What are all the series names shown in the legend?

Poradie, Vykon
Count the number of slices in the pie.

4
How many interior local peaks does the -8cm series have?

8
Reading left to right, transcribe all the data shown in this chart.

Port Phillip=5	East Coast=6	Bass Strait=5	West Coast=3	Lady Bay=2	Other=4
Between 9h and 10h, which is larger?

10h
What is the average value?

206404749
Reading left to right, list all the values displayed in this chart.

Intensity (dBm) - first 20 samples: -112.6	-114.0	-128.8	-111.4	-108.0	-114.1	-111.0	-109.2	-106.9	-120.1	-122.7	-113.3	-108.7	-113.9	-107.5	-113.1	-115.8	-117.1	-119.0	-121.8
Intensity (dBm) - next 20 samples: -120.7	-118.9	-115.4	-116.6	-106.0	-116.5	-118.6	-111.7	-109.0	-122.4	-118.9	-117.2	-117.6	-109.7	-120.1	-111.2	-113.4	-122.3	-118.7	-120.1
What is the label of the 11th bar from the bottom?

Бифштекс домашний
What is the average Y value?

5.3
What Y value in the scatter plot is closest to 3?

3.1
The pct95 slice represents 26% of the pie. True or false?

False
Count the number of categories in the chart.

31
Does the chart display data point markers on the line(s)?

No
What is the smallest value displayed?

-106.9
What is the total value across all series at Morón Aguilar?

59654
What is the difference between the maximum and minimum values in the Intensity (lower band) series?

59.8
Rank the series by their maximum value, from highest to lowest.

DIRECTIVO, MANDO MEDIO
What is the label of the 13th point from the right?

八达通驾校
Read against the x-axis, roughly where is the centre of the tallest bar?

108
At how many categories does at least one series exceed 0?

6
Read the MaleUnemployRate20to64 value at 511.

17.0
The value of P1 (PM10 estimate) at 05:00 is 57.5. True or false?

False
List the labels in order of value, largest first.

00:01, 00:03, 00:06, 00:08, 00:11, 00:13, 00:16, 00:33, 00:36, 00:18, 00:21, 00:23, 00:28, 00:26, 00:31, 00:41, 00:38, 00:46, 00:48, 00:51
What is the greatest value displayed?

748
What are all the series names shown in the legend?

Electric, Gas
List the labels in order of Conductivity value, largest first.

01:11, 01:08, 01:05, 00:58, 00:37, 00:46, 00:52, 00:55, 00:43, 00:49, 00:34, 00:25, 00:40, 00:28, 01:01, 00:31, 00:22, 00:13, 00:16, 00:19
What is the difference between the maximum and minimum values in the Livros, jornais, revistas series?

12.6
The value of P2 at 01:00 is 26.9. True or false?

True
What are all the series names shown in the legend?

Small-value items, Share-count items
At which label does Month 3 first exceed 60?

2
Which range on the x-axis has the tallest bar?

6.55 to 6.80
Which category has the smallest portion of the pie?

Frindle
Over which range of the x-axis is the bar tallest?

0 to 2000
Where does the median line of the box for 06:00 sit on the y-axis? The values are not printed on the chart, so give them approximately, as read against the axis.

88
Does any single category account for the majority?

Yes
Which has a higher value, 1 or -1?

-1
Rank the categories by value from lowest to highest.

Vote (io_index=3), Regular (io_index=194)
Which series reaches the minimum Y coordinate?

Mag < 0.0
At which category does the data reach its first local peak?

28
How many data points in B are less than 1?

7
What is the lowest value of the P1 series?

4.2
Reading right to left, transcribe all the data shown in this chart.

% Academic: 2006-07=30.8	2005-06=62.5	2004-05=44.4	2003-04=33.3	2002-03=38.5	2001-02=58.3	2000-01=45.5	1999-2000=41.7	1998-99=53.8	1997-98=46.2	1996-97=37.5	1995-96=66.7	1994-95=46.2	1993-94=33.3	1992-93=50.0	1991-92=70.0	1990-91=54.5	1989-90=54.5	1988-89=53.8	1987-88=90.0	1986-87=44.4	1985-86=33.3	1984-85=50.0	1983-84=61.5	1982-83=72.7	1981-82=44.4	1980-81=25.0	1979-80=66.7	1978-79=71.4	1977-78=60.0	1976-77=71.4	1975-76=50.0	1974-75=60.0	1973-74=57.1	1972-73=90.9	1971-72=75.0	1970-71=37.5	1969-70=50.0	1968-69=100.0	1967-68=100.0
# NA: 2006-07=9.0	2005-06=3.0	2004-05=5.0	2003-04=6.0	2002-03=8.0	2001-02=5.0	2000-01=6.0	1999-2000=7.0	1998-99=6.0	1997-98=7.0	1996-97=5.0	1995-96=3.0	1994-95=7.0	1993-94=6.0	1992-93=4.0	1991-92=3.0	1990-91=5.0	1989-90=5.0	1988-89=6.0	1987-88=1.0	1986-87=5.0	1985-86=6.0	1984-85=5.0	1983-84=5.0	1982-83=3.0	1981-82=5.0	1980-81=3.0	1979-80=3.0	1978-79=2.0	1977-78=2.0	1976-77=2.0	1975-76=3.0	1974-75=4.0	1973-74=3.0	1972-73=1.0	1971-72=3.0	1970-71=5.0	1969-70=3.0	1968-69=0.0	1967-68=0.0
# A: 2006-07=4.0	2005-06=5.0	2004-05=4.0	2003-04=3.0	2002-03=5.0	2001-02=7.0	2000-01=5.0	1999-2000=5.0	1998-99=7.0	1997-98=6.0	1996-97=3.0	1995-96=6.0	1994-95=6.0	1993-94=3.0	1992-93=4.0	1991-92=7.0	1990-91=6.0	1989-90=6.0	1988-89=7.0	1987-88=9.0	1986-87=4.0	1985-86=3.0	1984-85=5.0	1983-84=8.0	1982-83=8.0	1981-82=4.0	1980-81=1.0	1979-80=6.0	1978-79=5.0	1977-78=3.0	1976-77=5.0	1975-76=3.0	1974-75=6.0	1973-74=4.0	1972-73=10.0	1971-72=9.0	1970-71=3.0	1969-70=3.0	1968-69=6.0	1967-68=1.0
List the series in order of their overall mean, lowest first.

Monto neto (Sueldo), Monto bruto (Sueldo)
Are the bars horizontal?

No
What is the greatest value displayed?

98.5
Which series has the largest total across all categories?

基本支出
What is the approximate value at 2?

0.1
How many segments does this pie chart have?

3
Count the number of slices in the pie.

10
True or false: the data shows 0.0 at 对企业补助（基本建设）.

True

-- Exercise --
Copy out each line of the records above in which the string "against" appears.

-- Expected answer --
Read against the x-axis, roughly where is the centre of the tallest bar?
Where does the median line of the box for 06:00 sit on the y-axis? The values are not printed on the chart, so give them approximately, as read against the axis.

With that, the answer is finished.